Sunghoon menyeringai lagi. Dia menusukkan sedotan ke susu kotak, lalu menyodorkan kepadaku. Pemuda itu berdiri dan membungkukkan tubuh. Mulutnya berada di telingaku. Aku terusik. Banyak tatapan tertarik teman sekelas melihat keakraban yang muncul tiba-tiba. Akhirnya si pangeran sekolah bisa bergaul dengan siswi pembuat onar.

Aku mengeluh karena masih menjadi pusat perhatian dan gosip yang panas. Nasibku buruk sekali gara-gara Sunghoon.

"Banyak yang bilang, kau menggodaku, Yoo Yuri. Kutunjukkan seperti apa menggodamu. Nah, pacar vampirmu masih kangen. Temui aku sepulang sekolah nanti."
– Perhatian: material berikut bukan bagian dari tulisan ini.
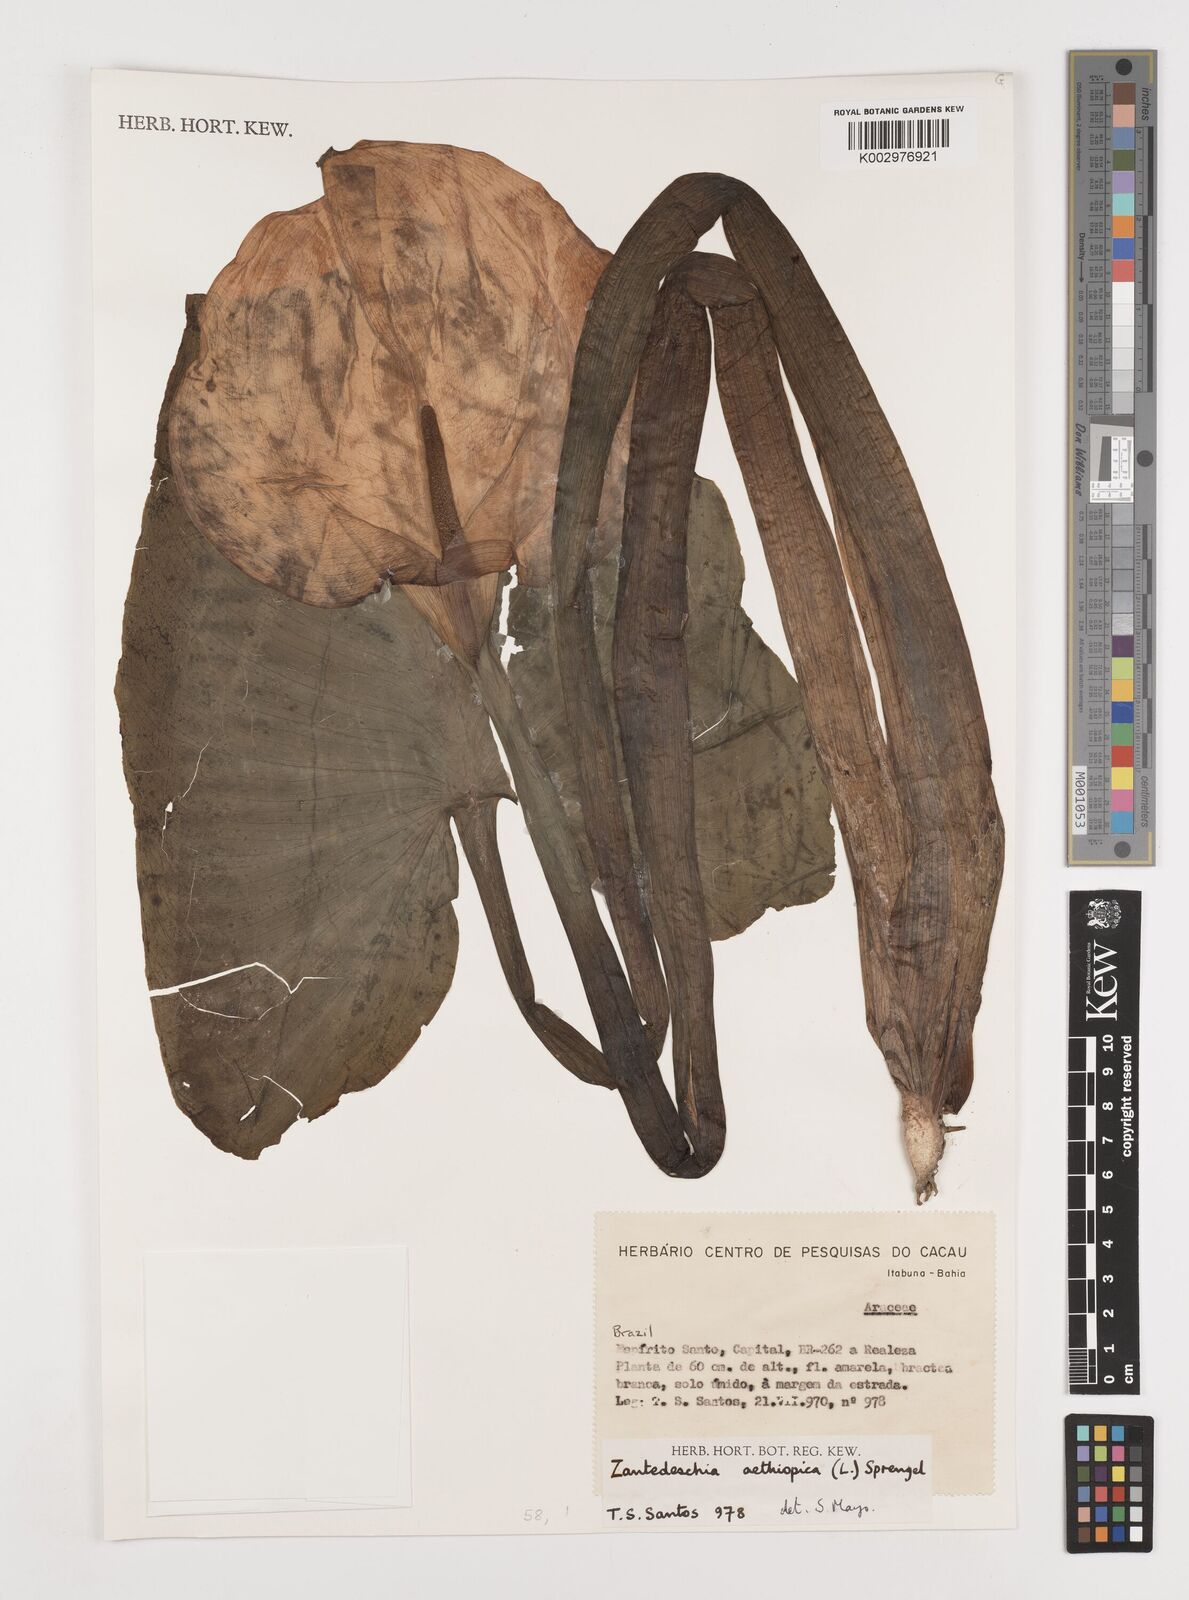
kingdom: Plantae
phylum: Tracheophyta
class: Liliopsida
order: Alismatales
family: Araceae
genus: Zantedeschia
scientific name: Zantedeschia aethiopica
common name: Altar-lily
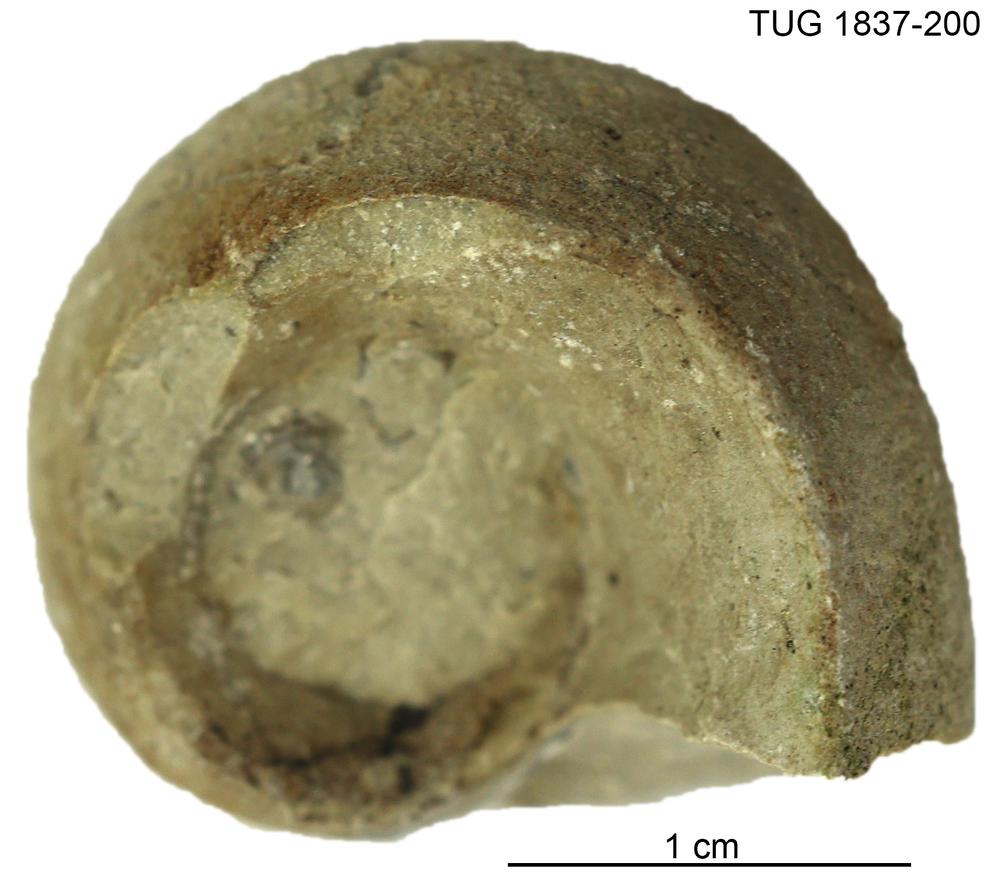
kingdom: Animalia
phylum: Mollusca
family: Bucanellidae
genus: Bucanella
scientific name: Bucanella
Lagi-lagi rambutku diacak lembut olehnya sebelum pergi. Aku mengernyit tidak senang melihat punggungnya yang berlalu. Jemariku dengan cepat merapikan poni yang berantakan. Kenapa dia tidak berhenti atas perannya sebagai Jaebum? Aku menyeruput susu kotak dan kesal karena rasanya bukan rasa favoritku.

Aku tidak akan datang. Siapa yang akhirnya bakal membongkar rahasia? Bukankah pemuda itu mengatakannya cukup keras untuk didengar yang lain? Vampir? Haaaaa. Awas saja dia.

Aku tidak percaya leherku bakal dipenggal.

Aturan ada karena pelanggaran. Selama belum tahu ada aturan, aku tidak akan kena hukuman apapun atas ketidaktahuanku. Aku yakin aku bakal bebas karena statusku adalah korban. Aku digigit tanpa izin. Aku berhak membela diri jika suatu saat dituntut. Lagi pula dunia immortal berikut aturannya pun aku buta total. Seandainya Sunghoon menjelaskan semuanya secara gamblang dari awal, tentu aku bisa berhati-hati. Masalahnya aku memang nol besar dalam hal supranatural. Sunghoon memiliki banyak tindakan dan ucapan ambigu.

Jadi aku cukup menjauh untuk sementara waktu.

Anehnya aku kembali stres. Aku teringat akan kematian mayat-mayat bertubuh biru. Belum lagi luka fisikku saat nyaris tertabrak mobil waktu itu. Aku ingat dengan jelas bagaimana lebam dan sulur biru kehitaman di telapak tanganku benar-benar menakutkan. Apakah sosok pemilik kaki telanjang biru itu akan menjadi masa depanku? Mati dalam keadaan biru?

Entahlah. Aku tidak mau memikirkan hal-hal aneh lagi. Aku masih ingin menikmati masa-masa remajaku yang abnormal ini sebisa mungkin menjadi normal.

Seperti yang Sunghoon janjikan, dia masih punya banyak waktu untuk menjelaskan satu per satu soal dunianya yang penuh kegelapan dan rahasia. Kami makhluk abadi. Namun, aku sangat penasaran dengan sejarah vampir. Bagaimana asal mulanya makhluk-makhluk tanpa indera pencecap ini memulainya.

Aku akan menjadi teman yang baik, mendengar satu dua aspek penting, lalu hidup dengan urusanku sendiri dan cukup uang untuk menanggung 'gangguan makanku'.

Aku seharusnya baik-baik saja tanpa dirinya. Kuharap ada sesuatu yang baru, memggebrak duniaku dan aku bisa melupakan cinta sebelah tanganku. Sunghoon sudah menghancurkan hidupku secara perlahan. Untuk apa aku lanjutkan? Aku harus menyerah.